After cleaning and joining the three datasets(Taylor, Cambridge and Stockholm), I conducted univariate analysis among three datasets as a table (Table 1) using compareGroups library. Below is part of the table.
- KM curves among three datasets (Graph 1)
It’s clear from Graph 1 that patients in dataset—Stoch have the highest survival rate before BCR free time turns 90 months. The patients in dataset—Cam have the second highest survival rate until BCR free time turns 60 months, after which the survival rate plumps to 0 when the BCR free time is about 67 months. The patients in dataset—Taylor have the lowest survival time at the beginning and becomes the second in the end. Even though the curves have 95% CIs, it’s still hard to tell if they are significantly different among three datasets.
- KM curves among different Gleason Scores (Graph 2)
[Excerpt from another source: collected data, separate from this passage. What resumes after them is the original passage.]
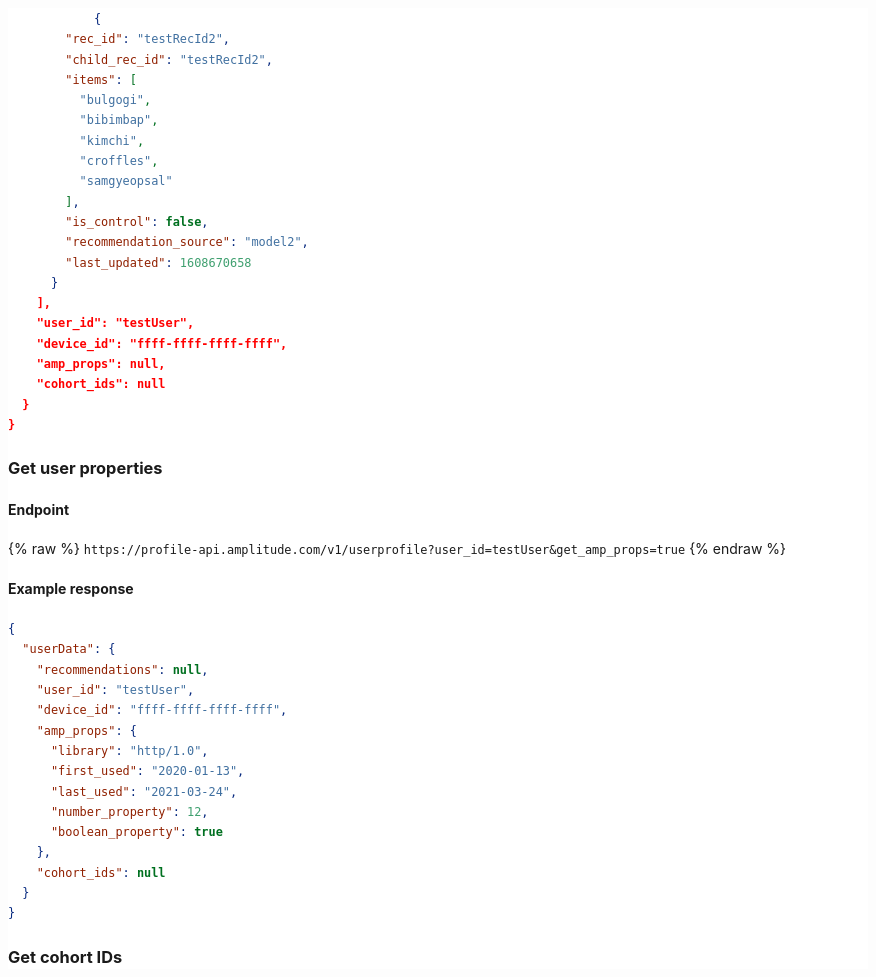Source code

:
 ```json
            {
        "rec_id": "testRecId2",
        "child_rec_id": "testRecId2",
        "items": [
          "bulgogi",
          "bibimbap",
          "kimchi",
          "croffles",
          "samgyeopsal"
        ],
        "is_control": false,
        "recommendation_source": "model2",
        "last_updated": 1608670658
      }
    ],
    "user_id": "testUser",
    "device_id": "ffff-ffff-ffff-ffff",
    "amp_props": null,
    "cohort_ids": null
  }
}
```

### Get user properties

#### Endpoint
{% raw %}
`https://profile-api.amplitude.com/v1/userprofile?user_id=testUser&get_amp_props=true`
{% endraw %}
#### Example response
```json
{
  "userData": {
    "recommendations": null,
    "user_id": "testUser",
    "device_id": "ffff-ffff-ffff-ffff",
    "amp_props": {
      "library": "http/1.0",
      "first_used": "2020-01-13",
      "last_used": "2021-03-24",
      "number_property": 12,
      "boolean_property": true
    },
    "cohort_ids": null
  }
}
```

### Get cohort IDs
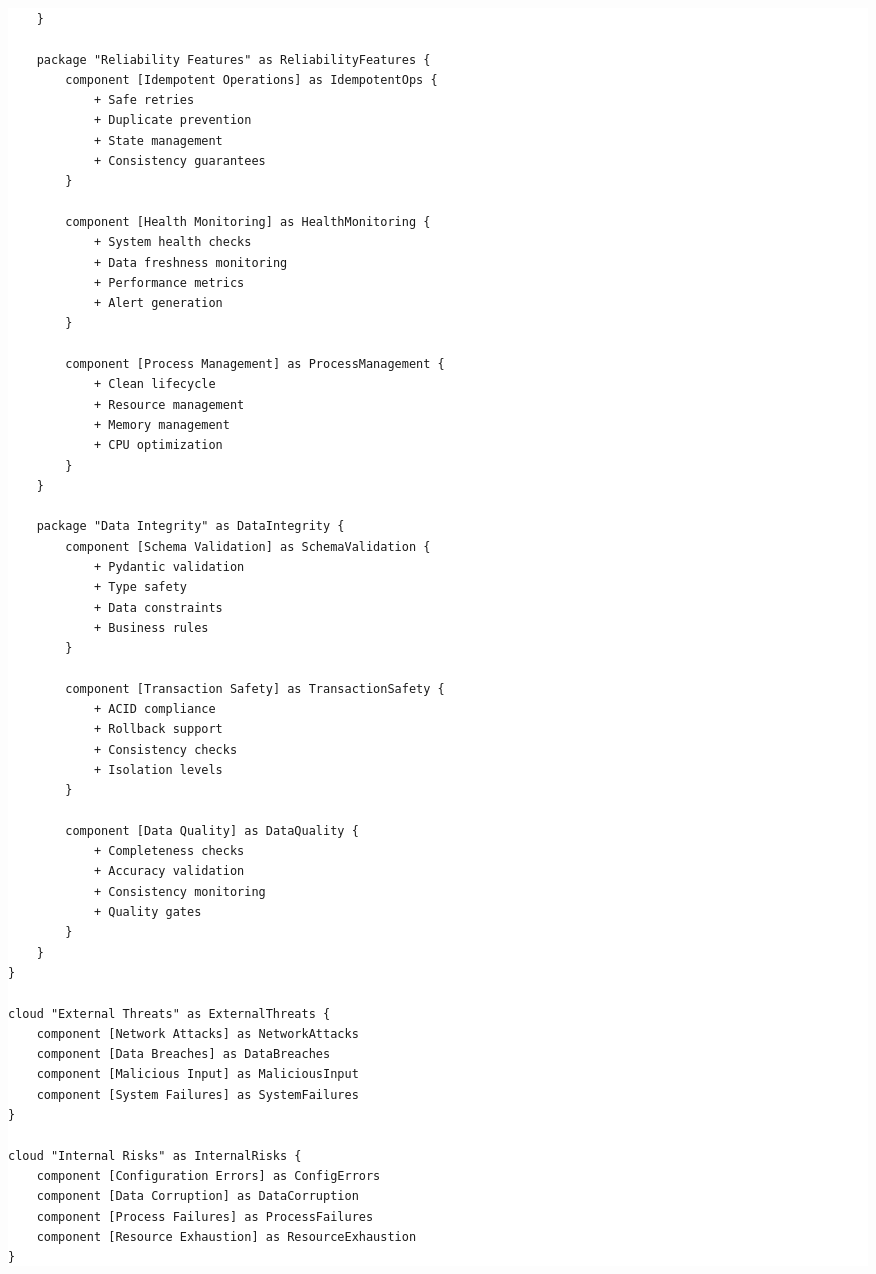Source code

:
 ```plantuml
    }
    
    package "Reliability Features" as ReliabilityFeatures {
        component [Idempotent Operations] as IdempotentOps {
            + Safe retries
            + Duplicate prevention
            + State management
            + Consistency guarantees
        }
        
        component [Health Monitoring] as HealthMonitoring {
            + System health checks
            + Data freshness monitoring
            + Performance metrics
            + Alert generation
        }
        
        component [Process Management] as ProcessManagement {
            + Clean lifecycle
            + Resource management
            + Memory management
            + CPU optimization
        }
    }
    
    package "Data Integrity" as DataIntegrity {
        component [Schema Validation] as SchemaValidation {
            + Pydantic validation
            + Type safety
            + Data constraints
            + Business rules
        }
        
        component [Transaction Safety] as TransactionSafety {
            + ACID compliance
            + Rollback support
            + Consistency checks
            + Isolation levels
        }
        
        component [Data Quality] as DataQuality {
            + Completeness checks
            + Accuracy validation
            + Consistency monitoring
            + Quality gates
        }
    }
}

cloud "External Threats" as ExternalThreats {
    component [Network Attacks] as NetworkAttacks
    component [Data Breaches] as DataBreaches
    component [Malicious Input] as MaliciousInput
    component [System Failures] as SystemFailures
}

cloud "Internal Risks" as InternalRisks {
    component [Configuration Errors] as ConfigErrors
    component [Data Corruption] as DataCorruption
    component [Process Failures] as ProcessFailures
    component [Resource Exhaustion] as ResourceExhaustion
}

```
From Graph 2, it’s uneasy to tell if the survival rates of patients having different Gleason Scores are significantly different. Also, not enough observations for Gleason Scores are 5 and 10.
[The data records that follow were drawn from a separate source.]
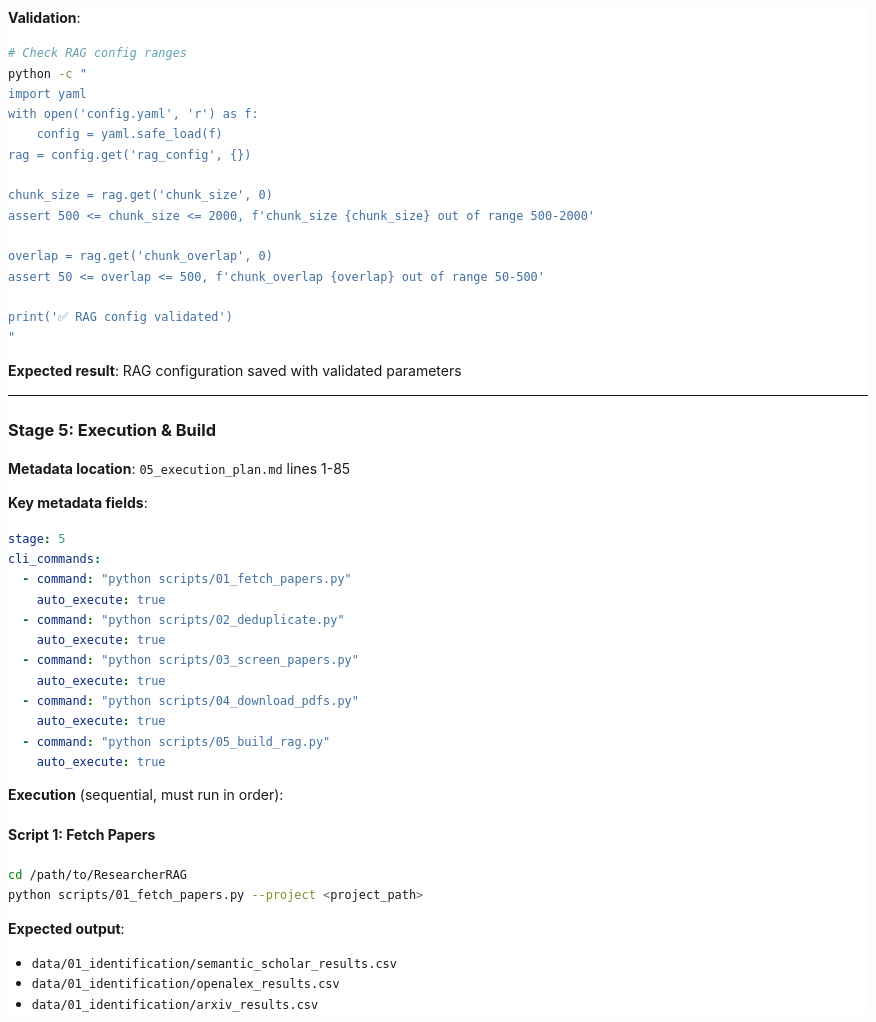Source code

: **Validation**:
```bash
# Check RAG config ranges
python -c "
import yaml
with open('config.yaml', 'r') as f:
    config = yaml.safe_load(f)
rag = config.get('rag_config', {})

chunk_size = rag.get('chunk_size', 0)
assert 500 <= chunk_size <= 2000, f'chunk_size {chunk_size} out of range 500-2000'

overlap = rag.get('chunk_overlap', 0)
assert 50 <= overlap <= 500, f'chunk_overlap {overlap} out of range 50-500'

print('✅ RAG config validated')
"
```

**Expected result**: RAG configuration saved with validated parameters

---

### Stage 5: Execution & Build

**Metadata location**: `05_execution_plan.md` lines 1-85

**Key metadata fields**:
```yaml
stage: 5
cli_commands:
  - command: "python scripts/01_fetch_papers.py"
    auto_execute: true
  - command: "python scripts/02_deduplicate.py"
    auto_execute: true
  - command: "python scripts/03_screen_papers.py"
    auto_execute: true
  - command: "python scripts/04_download_pdfs.py"
    auto_execute: true
  - command: "python scripts/05_build_rag.py"
    auto_execute: true
```

**Execution** (sequential, must run in order):

#### Script 1: Fetch Papers
```bash
cd /path/to/ResearcherRAG
python scripts/01_fetch_papers.py --project <project_path>
```

**Expected output**:
- `data/01_identification/semantic_scholar_results.csv`
- `data/01_identification/openalex_results.csv`
- `data/01_identification/arxiv_results.csv`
It’s uneasy to see whether the statistically difference exists among three datasets from Graph 1 since the KM curves cross each other and so on, so conducting a logrank test is a good way to investigate if the probabilities of freedom from BCR among three datasets are significantly different.
Also, a cofounder might exist. After investigation, I found “iCluster” was a cofounder. Firstly, “iCluster” was noticed to be related to the survival under a logrank test. Secondly, it was associated with “dataset” under the Pearson's Chi-squared test.
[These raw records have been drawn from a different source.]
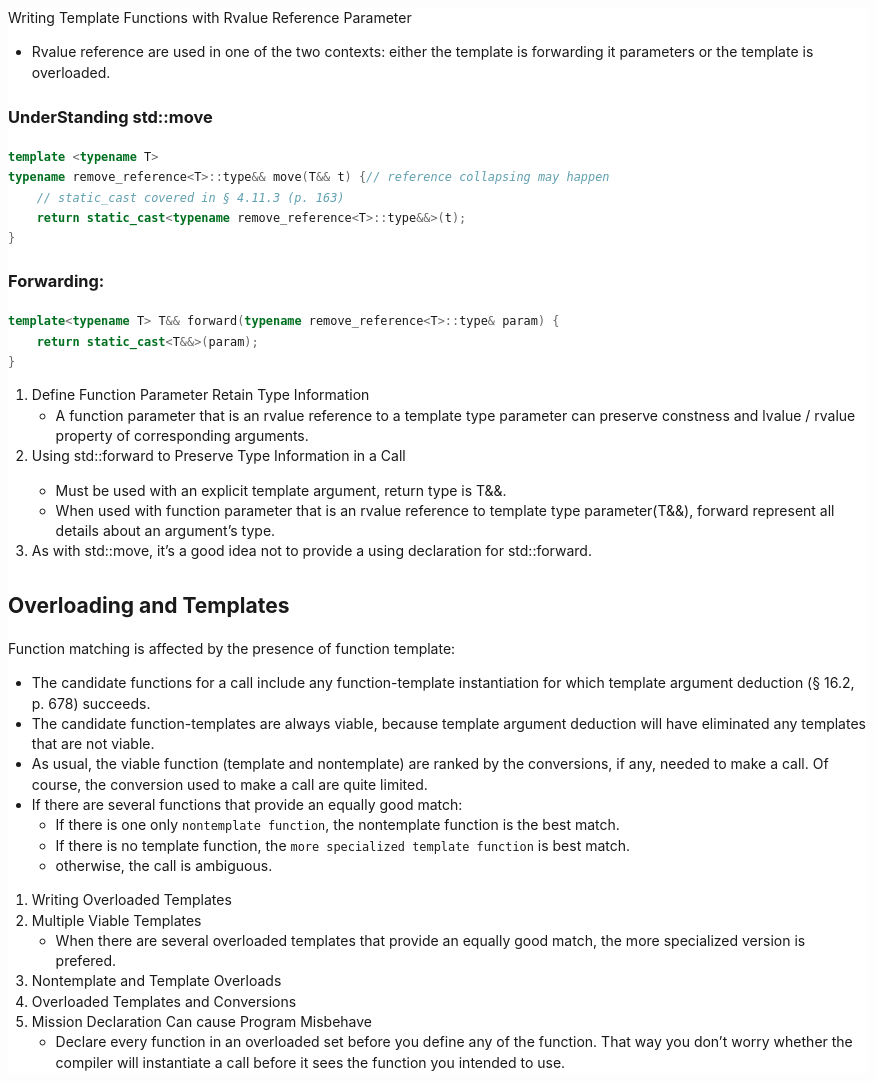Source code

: Writing Template Functions with Rvalue Reference Parameter
* Rvalue reference are used in one of the two contexts: either the template is forwarding it parameters
        or the template is overloaded.

### UnderStanding std::move
```C++
template <typename T>
typename remove_reference<T>::type&& move(T&& t) {// reference collapsing may happen
    // static_cast covered in § 4.11.3 (p. 163)
    return static_cast<typename remove_reference<T>::type&&>(t);
}
```

### Forwarding: <utility>
```C++
template<typename T> T&& forward(typename remove_reference<T>::type& param) {
    return static_cast<T&&>(param);
}
```
1. Define Function Parameter Retain Type Information
    * A function parameter that is an rvalue reference to a template type parameter can preserve constness and lvalue / rvalue property of corresponding arguments.
2. Using std::forward<T> to Preserve Type Information in a Call
    * Must be used with an explicit template argument,  return type is T&&.
    * When used with function parameter that is an rvalue reference to template type parameter(T&&), forward represent all details about an argument’s type.
3. As with std::move, it’s a good idea not to provide a using declaration for std::forward.

## Overloading and Templates
Function matching is affected by the presence of function template:
* The candidate functions for a call include any function-template instantiation for which template argument deduction (§ 16.2, p. 678) succeeds.
* The candidate function-templates are always viable, because template argument deduction will have eliminated any templates that are not viable.
* As usual, the viable function (template and nontemplate) are ranked by the conversions, if any, needed to make a call. Of course, the conversion used to make a call are quite limited.
* If there are several functions that provide an equally good match:
    - If there is one only `nontemplate function`, the nontemplate function is the best match.
    - If there is no template function, the `more specialized template function` is best match.
    - otherwise, the call is ambiguous.


1. Writing Overloaded Templates
2. Multiple Viable Templates
    * When there are several overloaded templates that provide an equally good match, the more specialized version is prefered.
3. Nontemplate and Template Overloads
4. Overloaded Templates and Conversions
5. Mission Declaration Can cause Program Misbehave
    * Declare every function in an overloaded set before you define any of the function. That way you don’t worry whether the compiler will instantiate a call before it sees the function you intended to use.
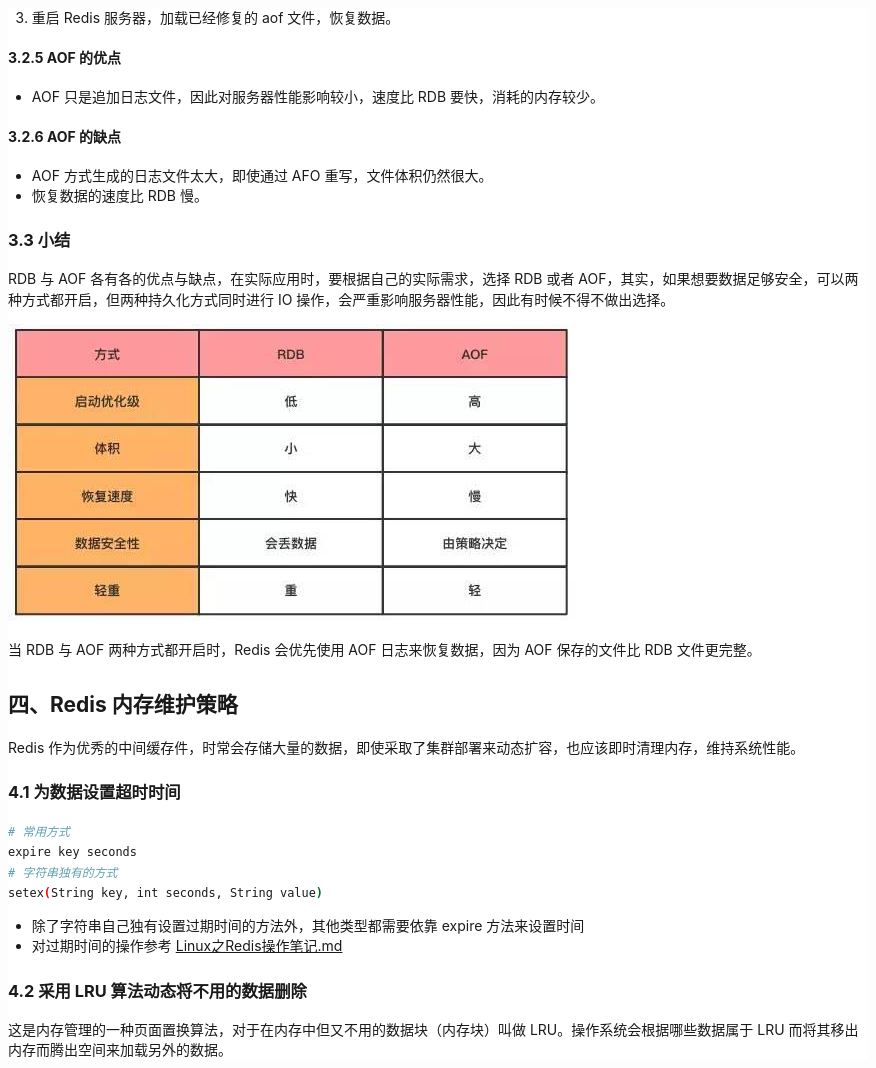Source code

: 3. 重启 Redis 服务器，加载已经修复的 aof 文件，恢复数据。

#### 3.2.5 AOF 的优点

* AOF 只是追加日志文件，因此对服务器性能影响较小，速度比 RDB 要快，消耗的内存较少。

#### 3.2.6 AOF 的缺点

- AOF 方式生成的日志文件太大，即使通过 AFO 重写，文件体积仍然很大。
- 恢复数据的速度比 RDB 慢。

### 3.3 小结

RDB 与 AOF 各有各的优点与缺点，在实际应用时，要根据自己的实际需求，选择 RDB 或者 AOF，其实，如果想要数据足够安全，可以两种方式都开启，但两种持久化方式同时进行 IO 操作，会严重影响服务器性能，因此有时候不得不做出选择。

![20201021113716](assets\20201021113716.jpeg)

当 RDB 与 AOF 两种方式都开启时，Redis 会优先使用 AOF 日志来恢复数据，因为 AOF 保存的文件比 RDB 文件更完整。

## 四、Redis 内存维护策略

Redis  作为优秀的中间缓存件，时常会存储大量的数据，即使采取了集群部署来动态扩容，也应该即时清理内存，维持系统性能。

### 4.1 为数据设置超时时间

```bash
# 常用方式
expire key seconds
# 字符串独有的方式
setex(String key, int seconds, String value)
```

* 除了字符串自己独有设置过期时间的方法外，其他类型都需要依靠 expire 方法来设置时间
* 对过期时间的操作参考 [Linux之Redis操作笔记.md](Linux之Redis操作笔记.md) 

### 4.2 采用 LRU 算法动态将不用的数据删除

这是内存管理的一种页面置换算法，对于在内存中但又不用的数据块（内存块）叫做 LRU。操作系统会根据哪些数据属于 LRU 而将其移出内存而腾出空间来加载另外的数据。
Therefore, I conducted a logrank test stratified by "iCluster" among the three datasets. From the R output below, we can see the survival rates among these three datasets are significantly different after being stratified by “iCluster”.
survdiff(formula = Surv(Time, Event) ~ dataset + strata(iCluster),
data = datacamtaylorstock, rho = 0)
n=329, 14 observations deleted due to missingness.
N Observed Expected (O-E)^2/E (O-E)^2/V
dataset=Cam 104 18 13.1 1.840 2.83
dataset=stoch 85 41 51.1 2.010 7.73
dataset=taylor 140 36 30.8 0.889 2.21
Chisq= 8 on 2 degrees of freedom, p= 0.02
Imputation of missing values:
Since “Age”, “PSA” and “ECE” were unavailable in all three datasets, I deleted them. Besides, there were still 2 missing values in “Stage”, 14 Missing values in “iCluster” and 4 missing values in “Gleason”. I imputed all the NA’s in “iCluster” and “Gleason” using Random Forest algorithm and delete the 2 rows with NA’s in “Stage”.
In order to know which demographic factors and genes have influence on BCR free time, I fit several Cox’s proportional hazards regression models using AIC Stepwise method such as the 2 models below:
- Model 1: AIC Stepwise Cox’s model using the pooled dataset with imputation: Likelihood ratio test=114.8 on 20 df, p=3e-15
Surv(Time, Event, type = "right") ~ iCluster + Gleason + ENO2 + SYP + CHGA + SLC2A1 + SLC2A6 + SLC2A12 + SLC2A13 + SLC2A14 + HK1 # the model after AIC stepwise Likelihood ratio test=114.8 on 20 df, p=3e-15 n= 341, number of events= 98
- Model 2: adding interaction terms between “dataset” and each gene: Likelihood ratio test=182.5 on 55 df, p=1e-15
Surv(Time, Event, type = "right") ~ iCluster + Gleason + dataset + ENO2 + NCAM1 + SYP + CHGA + FOLH1 + SLC2A1 + SLC2A3 + SLC2A4 + SLC2A5 + SLC2A6 + SLC2A7 +SLC2A8 + SLC2A10 + SLC2A12 + GCK + HK1 + dataset:NCAM1 + dataset:SYP + dataset:CHGA + dataset:FOLH1 + dataset:SLC2A1 + dataset:SLC2A3 + dataset:SLC2A5 +dataset:SLC2A6 + dataset:SLC2A7 + dataset:SLC2A8 + dataset:SLC2A12 + dataset:GCK + dataset:HK1 #26(13*2) interaction terms stay in the model
Likelihood ratio test=182.5 on 55 df, p=1e-15
n= 341, number of events= 98
I used Random Survival Forest technique to find which factors and genes have greater effects on survival since it applies to right-censored data. I grew 400 bootstrapped trees and implemented log-rank splitting.
- Graph below shows the Leave-one-out cross validation error drops fast and then stables at around 29% as the number of trees increases.
- We can see the importance of each variable with ranking below. “Gleason” has the greatest effect on survival followed by genes—FOLH1, SLC2A1, SYP, SLC2A8 and so forth.